GIVEN PROBLEM: Please repeat every line of the items below word for word, from the first line through the line containing "common name: Hassel", inclusive.
^^^^^^^^
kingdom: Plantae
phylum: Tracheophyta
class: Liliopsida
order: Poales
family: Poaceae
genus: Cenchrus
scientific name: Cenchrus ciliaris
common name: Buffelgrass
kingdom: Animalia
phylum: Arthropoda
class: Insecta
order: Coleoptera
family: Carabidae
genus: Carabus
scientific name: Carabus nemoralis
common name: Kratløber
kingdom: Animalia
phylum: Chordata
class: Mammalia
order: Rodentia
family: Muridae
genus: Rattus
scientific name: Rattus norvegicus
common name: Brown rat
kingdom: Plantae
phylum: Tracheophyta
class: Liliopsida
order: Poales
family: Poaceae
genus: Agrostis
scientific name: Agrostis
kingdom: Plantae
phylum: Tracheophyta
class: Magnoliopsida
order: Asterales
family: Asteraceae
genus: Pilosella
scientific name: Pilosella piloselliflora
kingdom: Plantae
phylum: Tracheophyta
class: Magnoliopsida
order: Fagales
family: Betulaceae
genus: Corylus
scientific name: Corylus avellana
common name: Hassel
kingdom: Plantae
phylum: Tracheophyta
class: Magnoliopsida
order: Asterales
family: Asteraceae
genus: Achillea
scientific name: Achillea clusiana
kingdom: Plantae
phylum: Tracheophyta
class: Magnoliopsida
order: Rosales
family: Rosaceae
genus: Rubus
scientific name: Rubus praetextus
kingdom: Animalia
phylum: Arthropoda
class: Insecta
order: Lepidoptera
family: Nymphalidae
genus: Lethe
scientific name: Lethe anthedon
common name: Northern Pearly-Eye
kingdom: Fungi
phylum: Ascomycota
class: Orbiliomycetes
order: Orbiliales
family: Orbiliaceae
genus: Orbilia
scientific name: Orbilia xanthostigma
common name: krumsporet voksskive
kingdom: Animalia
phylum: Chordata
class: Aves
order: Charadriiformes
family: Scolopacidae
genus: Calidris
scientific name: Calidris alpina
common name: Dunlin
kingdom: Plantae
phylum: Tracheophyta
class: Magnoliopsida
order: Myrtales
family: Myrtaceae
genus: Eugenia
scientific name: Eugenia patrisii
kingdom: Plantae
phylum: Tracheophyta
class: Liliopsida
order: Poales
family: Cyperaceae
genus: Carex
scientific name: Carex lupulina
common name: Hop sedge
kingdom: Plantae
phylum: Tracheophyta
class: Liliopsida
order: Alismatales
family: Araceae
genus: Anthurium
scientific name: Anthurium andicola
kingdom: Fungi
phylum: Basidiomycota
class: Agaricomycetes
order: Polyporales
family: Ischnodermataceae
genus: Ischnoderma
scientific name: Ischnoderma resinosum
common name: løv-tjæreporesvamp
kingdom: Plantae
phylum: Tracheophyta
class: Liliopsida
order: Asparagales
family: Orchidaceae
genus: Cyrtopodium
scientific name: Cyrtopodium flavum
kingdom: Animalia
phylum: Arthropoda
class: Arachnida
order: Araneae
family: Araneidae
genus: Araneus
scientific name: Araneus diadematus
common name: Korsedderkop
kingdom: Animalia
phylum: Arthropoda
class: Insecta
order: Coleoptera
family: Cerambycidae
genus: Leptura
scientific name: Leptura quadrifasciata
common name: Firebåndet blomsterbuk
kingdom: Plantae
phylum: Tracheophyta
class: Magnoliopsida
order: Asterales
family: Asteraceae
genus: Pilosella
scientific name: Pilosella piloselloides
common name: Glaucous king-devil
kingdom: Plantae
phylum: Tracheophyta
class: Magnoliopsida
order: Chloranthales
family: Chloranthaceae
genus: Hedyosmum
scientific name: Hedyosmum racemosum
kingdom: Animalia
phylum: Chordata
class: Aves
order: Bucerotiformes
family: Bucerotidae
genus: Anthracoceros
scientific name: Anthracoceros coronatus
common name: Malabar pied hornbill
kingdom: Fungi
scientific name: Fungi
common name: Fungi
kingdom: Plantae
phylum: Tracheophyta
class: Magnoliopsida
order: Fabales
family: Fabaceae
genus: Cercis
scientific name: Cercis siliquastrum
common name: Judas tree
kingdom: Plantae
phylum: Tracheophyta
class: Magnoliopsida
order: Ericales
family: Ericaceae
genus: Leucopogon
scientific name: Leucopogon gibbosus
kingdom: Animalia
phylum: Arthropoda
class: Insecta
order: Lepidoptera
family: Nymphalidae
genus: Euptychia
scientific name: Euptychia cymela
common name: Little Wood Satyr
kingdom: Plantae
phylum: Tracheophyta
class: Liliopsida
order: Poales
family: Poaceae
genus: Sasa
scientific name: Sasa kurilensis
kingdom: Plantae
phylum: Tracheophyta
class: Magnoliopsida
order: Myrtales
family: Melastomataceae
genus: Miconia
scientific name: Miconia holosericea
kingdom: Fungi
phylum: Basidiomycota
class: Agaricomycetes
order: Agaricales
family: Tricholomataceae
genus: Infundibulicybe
^^^^^^^^
RESPONSE TO THE EXERCISE:
kingdom: Plantae
phylum: Tracheophyta
class: Liliopsida
order: Poales
family: Poaceae
genus: Cenchrus
scientific name: Cenchrus ciliaris
common name: Buffelgrass
kingdom: Animalia
phylum: Arthropoda
class: Insecta
order: Coleoptera
family: Carabidae
genus: Carabus
scientific name: Carabus nemoralis
common name: Kratløber
kingdom: Animalia
phylum: Chordata
class: Mammalia
order: Rodentia
family: Muridae
genus: Rattus
scientific name: Rattus norvegicus
common name: Brown rat
kingdom: Plantae
phylum: Tracheophyta
class: Liliopsida
order: Poales
family: Poaceae
genus: Agrostis
scientific name: Agrostis
kingdom: Plantae
phylum: Tracheophyta
class: Magnoliopsida
order: Asterales
family: Asteraceae
genus: Pilosella
scientific name: Pilosella piloselliflora
kingdom: Plantae
phylum: Tracheophyta
class: Magnoliopsida
order: Fagales
family: Betulaceae
genus: Corylus
scientific name: Corylus avellana
common name: Hassel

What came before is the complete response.